Chicago Fed president Christopher Waller, meanwhile, wants the opposite. “I am not taking 50 basis-point hikes off the table until I see inflation coming down closer to our 2 percent target,” he told an audience in Germany this week. “And, by the end of this year, I support having the policy rate at a level above neutral so that it is reducing demand for products and labor, bringing it more in line with supply and thus helping rein in inflation.”

The Federal Reserve may go with a middle ground. San Francisco Fed chief Mary Daly recently commented to CNBC that “we need to get the rate up to neutral, which I put about 2.5% in nominal terms…then we look around and see what else is going on.” Fed vice chair Lael Brainard wants to see inflation at its 2 percent target before considering any sort of rate pause.

Analysts remain concerned about volatile market conditions and whether they’re a portent of stagflation, which is when the economy slows but inflation stays high.

“I really think there’s a decent chance we go into stagflation,” Steve Weiss from Short Hills Capital Partners told CNBC. “I think we’re partially there already.” Weiss blamed labor shortages and supply chain issues for inflation’s initial rise in January.
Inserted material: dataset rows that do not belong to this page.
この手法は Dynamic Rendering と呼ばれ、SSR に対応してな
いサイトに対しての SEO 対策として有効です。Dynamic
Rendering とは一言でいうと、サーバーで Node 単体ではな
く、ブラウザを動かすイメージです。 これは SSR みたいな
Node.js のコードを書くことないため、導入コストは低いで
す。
He argued that next month rates needed to keep rising.

Norbert Michel from Cato Institute sees things a bit differently: “[T]here are many positive signs that suggest we are not on the cusp of stagflation – the month to month rate of inflation fell last month, and labor markets are still tight, for instance – and it is definitively not the case that a recession always follows when the Fed tightens its policy stance.” He hopes that the Fed will remain focused on bringing down inflation, but isn’t 100 percent sure of what tactic the bank will take. “It is impossible to know for certain, but they have started tightening and they need to evaluate that move over the next months; as far as the bond market’s expectations of future inflation, it appears that people expect inflation to continue calming down.”

The next Consumer Price Index will be released on June 10. That will be likely to guide the Federal Reserve’s next steps, though future rate hikes remain all but certain. That’s a good thing, but the Fed still has a long way to go before inflation is truly under control.